Светлый фон
Берегись, враг подслушивает!

На улицах больше суматохи и толкотни, чем он привык видеть в сонном Веймаре. Везде виднелись следы войны, развалины тут и там, следы бомб. Патрулировали броневики, а строительные отряды, состоящие в основном из военнопленных в типичных броских одеждах, то тут, то там уже устраняли повреждения. За ними присматривали эсэсовцы с кнутами на поясах, но им было очевидно скучно: большинство из них разговаривали по телефону или писали сообщения на своих устройствах.

Леттке спустился в метро, купил билет и сел на линию от Шпиттельмаркт до станции Вильхельмсплац.

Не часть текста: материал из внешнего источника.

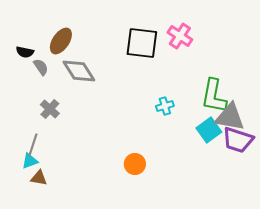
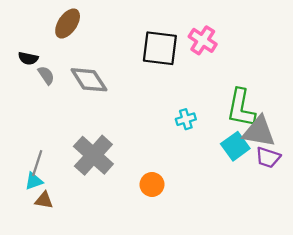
brown ellipse: (61, 41) -> (68, 23), moved
gray cross: (50, 109) -> (93, 155), moved, size x1.8
purple trapezoid: (238, 140) -> (268, 157), size x0.7

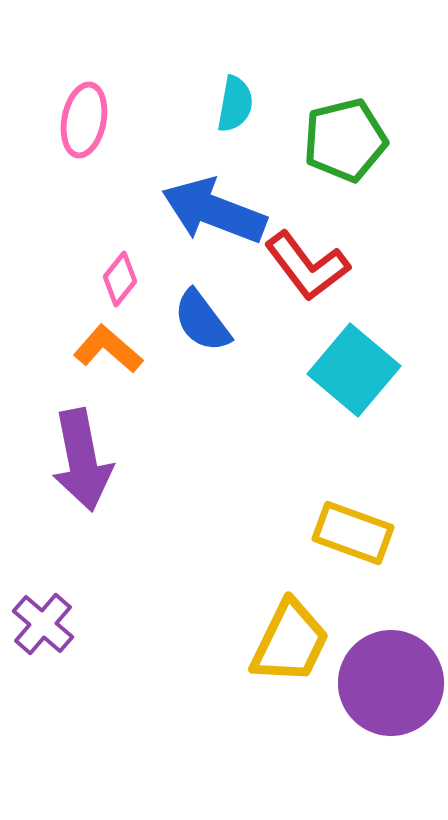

Преимущество метро заключалось в том, что в данных сохранялось только то, где он купил билет и вошел, а не то, где он вышел.

Остановка называлась «Кайзерхоф», как и гостиница – пункт его назначения. Здесь тоже велась оживленная работа. Вдоль всего монументального фасада висели флаги, в основном со свастикой, а также флаги Италии или Японии. Перед главным входом ожидали такси, на постах стояли десятки сотрудников службы охраны порядка, люди приходили и уходили. Никто не обратил на него внимания, когда он вошел в гостиницу и пересек холл, направляясь прямиком к лифтам. Он был прекрасно выбрит и причесан, одет в свой лучший костюм и хорошие дорогие туфли – словом, ничем не отличался от любого другого мужчины, бывавшего здесь.

Чувствовалось, что близится время обеда. В ресторане гремела посуда, из кухни доносились ароматы жареных блюд. Но Ойгена Леттке это абсолютно не привлекало. Его интересовала чувственность другого порядка.

Лифт обслуживал толстощекий парнишка в ливрее, едва ли старше тринадцати.

– Третий этаж, – сказал Леттке.

С третьего этажа он по лестнице спустился на второй, добрался до двери под номером 202. Постучал особенным образом: два раза, пауза, три раза, пауза, один раз.

Не прошло и десяти секунд, как дверь поспешно отворилась. Появилось лицо женщины, обрамленное свободно падающими рыже-золотистыми кудрями, сияющее в предвкушении радости – сияние, которое тотчас же угасло, как только она увидела его стоящим на пороге.

– Да, я вас слушаю? – спросила она с нескрываемым разочарованием.

Леттке склонил голову.

– Мы знакомы, фрау Шметтенберг. Впрочем, наша последняя встреча случилась давно. На чердаке в Берлине. Четыре девочки, четыре мальчика и игра в крапленые карты. Одной из девочек были вы.

У нее от изумления отвисла нижняя челюсть, что, однако, никак не отразилось на ее красоте. Удивление сменилось растущим скептицизмом, пока в ее памяти не забрезжило воспоминание: на губах появилась ухмылка.